O uso do fogo encontra-se associado a várias práticas agrícolas e florestais, no entanto, são vários os casos em que estas atividades se descontrolam e originam grandes incêndios com graves consequências ecológicas e socioeconómicas. Cerca de 98% das ocorrências em Portugal Continental têm causa humana. Assim, torna-se urgente uma alteração de comportamentos na sociedade de modo a que possam ser realizadas as mesmas práticas, mas com um menor risco, ou seja, com uma menor probabilidade de originar incêndios rurais.

Entrou em vigor no passado dia 22 de janeiro o Decreto-Lei n.º 14/2019 de 21 de janeiro, que introduz algumas alterações ao Decreto-Lei de Defesa da Floresta Contra Incêndios, nomeadamente no que respeita à realização de queimas de matos cortados e amontoados.

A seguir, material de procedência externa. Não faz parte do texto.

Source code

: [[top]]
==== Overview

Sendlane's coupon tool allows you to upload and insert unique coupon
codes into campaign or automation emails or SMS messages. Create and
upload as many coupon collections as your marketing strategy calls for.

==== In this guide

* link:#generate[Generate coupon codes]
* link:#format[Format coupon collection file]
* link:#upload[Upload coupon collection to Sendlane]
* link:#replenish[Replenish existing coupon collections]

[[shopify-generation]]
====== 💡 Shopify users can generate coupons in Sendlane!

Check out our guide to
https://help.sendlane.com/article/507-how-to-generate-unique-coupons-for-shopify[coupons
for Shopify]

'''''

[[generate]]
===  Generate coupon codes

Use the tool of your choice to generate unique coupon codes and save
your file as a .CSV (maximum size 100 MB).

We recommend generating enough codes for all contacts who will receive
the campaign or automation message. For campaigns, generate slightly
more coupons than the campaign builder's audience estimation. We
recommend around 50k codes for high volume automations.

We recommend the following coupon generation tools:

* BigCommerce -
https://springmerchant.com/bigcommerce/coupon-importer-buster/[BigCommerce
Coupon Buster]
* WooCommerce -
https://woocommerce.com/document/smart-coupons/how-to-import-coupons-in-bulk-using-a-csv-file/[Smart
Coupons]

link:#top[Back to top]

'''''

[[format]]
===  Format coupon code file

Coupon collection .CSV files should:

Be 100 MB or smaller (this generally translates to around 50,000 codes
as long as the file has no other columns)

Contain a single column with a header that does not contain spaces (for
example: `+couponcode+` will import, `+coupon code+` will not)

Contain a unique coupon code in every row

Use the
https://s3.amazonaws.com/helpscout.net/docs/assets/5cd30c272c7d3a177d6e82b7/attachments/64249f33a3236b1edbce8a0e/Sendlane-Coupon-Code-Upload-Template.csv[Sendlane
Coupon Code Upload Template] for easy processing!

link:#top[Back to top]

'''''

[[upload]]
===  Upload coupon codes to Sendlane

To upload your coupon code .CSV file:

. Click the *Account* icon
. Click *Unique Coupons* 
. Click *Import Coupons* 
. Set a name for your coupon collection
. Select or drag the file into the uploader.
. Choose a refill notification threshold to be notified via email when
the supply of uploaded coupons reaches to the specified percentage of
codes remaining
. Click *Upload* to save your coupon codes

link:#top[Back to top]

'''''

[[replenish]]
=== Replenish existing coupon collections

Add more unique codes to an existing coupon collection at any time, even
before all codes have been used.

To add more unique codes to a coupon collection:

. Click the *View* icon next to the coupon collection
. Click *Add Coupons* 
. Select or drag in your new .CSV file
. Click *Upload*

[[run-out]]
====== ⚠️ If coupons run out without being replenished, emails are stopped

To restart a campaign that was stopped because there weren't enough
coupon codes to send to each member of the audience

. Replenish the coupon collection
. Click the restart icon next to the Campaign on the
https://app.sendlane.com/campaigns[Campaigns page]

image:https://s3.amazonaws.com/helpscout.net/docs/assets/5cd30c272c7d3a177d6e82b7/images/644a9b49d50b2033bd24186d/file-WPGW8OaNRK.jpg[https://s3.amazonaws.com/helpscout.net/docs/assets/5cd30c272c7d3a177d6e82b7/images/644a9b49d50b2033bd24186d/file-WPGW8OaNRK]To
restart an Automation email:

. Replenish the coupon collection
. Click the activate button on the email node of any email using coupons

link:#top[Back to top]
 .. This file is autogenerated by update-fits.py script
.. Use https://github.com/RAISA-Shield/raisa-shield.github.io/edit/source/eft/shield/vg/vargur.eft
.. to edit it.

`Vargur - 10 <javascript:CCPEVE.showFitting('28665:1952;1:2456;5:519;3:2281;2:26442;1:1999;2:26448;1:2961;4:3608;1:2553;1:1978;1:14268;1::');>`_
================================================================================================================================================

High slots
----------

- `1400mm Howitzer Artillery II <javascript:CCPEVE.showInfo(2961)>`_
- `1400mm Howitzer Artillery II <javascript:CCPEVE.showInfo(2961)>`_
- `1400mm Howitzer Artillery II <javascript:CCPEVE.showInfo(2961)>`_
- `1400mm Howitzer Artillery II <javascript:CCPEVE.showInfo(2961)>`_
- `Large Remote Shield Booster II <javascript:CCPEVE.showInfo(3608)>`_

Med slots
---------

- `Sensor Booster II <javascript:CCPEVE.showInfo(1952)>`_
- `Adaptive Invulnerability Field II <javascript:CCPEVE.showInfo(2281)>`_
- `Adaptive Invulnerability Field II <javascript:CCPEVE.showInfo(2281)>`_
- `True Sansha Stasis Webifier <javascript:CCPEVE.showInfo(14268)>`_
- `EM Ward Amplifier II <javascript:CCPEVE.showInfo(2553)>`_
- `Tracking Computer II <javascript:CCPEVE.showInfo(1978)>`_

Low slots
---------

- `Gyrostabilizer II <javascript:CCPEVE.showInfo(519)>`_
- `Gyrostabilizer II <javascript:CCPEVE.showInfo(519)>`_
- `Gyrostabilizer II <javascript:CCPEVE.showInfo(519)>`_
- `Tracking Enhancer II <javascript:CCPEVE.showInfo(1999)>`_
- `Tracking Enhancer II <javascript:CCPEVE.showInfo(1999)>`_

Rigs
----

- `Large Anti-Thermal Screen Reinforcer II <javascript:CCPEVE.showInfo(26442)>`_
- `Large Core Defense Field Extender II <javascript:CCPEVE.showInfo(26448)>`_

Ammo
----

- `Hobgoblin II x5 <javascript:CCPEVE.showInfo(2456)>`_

A partir do dia 22 de Janeiro os proprietários que pretendam queimar matos cortados e amontoados ou qualquer tipo de sobrantes da exploração têm que comunicar previamente à autarquia local ou ao ICNF. Para tal podem fazê-lo:

  • Para a Câmara Municipal pelo telefone, para o número 258 247 310 d (de segunda a sexta das 9H-12H30 e das 14H-17H30);
  • Presencialmente na receção do Município de Arcos de Valdevez;
  • Via telefone, através do número 808 200 520, que está associado à Linha SOS Ambiente e Território da GNR e funciona todos os dias, das 08:00 às 21:00;
  • Registo na plataforma - https://fogos.icnf.pt/InfoQueimasQueimadas/ desenvolvida pelo ICNF em colaboração com a Guarda Nacional Republicana (GNR)

A não comunicação da realização da queimada pode implicar uma coima no mínimo de 280 euros até aos 10.000 euros.